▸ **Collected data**
----------------------------------------

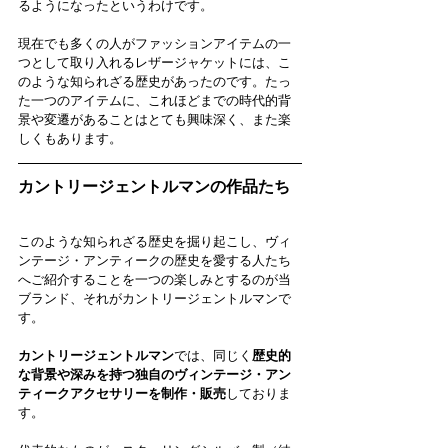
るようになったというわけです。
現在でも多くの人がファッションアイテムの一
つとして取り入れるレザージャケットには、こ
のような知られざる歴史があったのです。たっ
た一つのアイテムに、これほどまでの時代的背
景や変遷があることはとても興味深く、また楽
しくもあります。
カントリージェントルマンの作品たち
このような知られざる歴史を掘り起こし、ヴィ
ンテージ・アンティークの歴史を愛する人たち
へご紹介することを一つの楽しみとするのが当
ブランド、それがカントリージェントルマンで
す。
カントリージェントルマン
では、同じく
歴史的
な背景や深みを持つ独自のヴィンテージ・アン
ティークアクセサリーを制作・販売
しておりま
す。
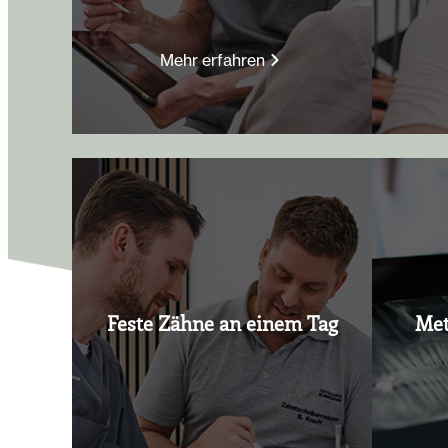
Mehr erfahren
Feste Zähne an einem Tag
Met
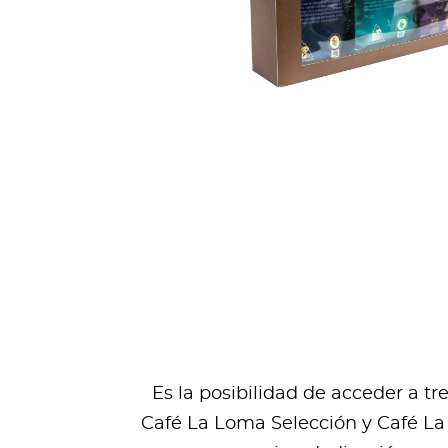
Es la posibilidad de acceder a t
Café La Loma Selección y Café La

----------------------------------------

▸ **ABOUT THIS TASK**
Retype all the text lines from the items above with no changes, and leave out the pictures.

▸ **SOLUTION BELOW**
るようになったというわけです。
現在でも多くの人がファッションアイテムの一
つとして取り入れるレザージャケットには、こ
のような知られざる歴史があったのです。たっ
た一つのアイテムに、これほどまでの時代的背
景や変遷があることはとても興味深く、また楽
しくもあります。
カントリージェントルマンの作品たち
このような知られざる歴史を掘り起こし、ヴィ
ンテージ・アンティークの歴史を愛する人たち
へご紹介することを一つの楽しみとするのが当
ブランド、それがカントリージェントルマンで
す。
カントリージェントルマン
では、同じく
歴史的
な背景や深みを持つ独自のヴィンテージ・アン
ティークアクセサリーを制作・販売
しておりま
す。
Mehr erfahren
Feste Zähne an einem Tag
Met
Es la posibilidad de acceder a t
Café La Loma Selección y Café La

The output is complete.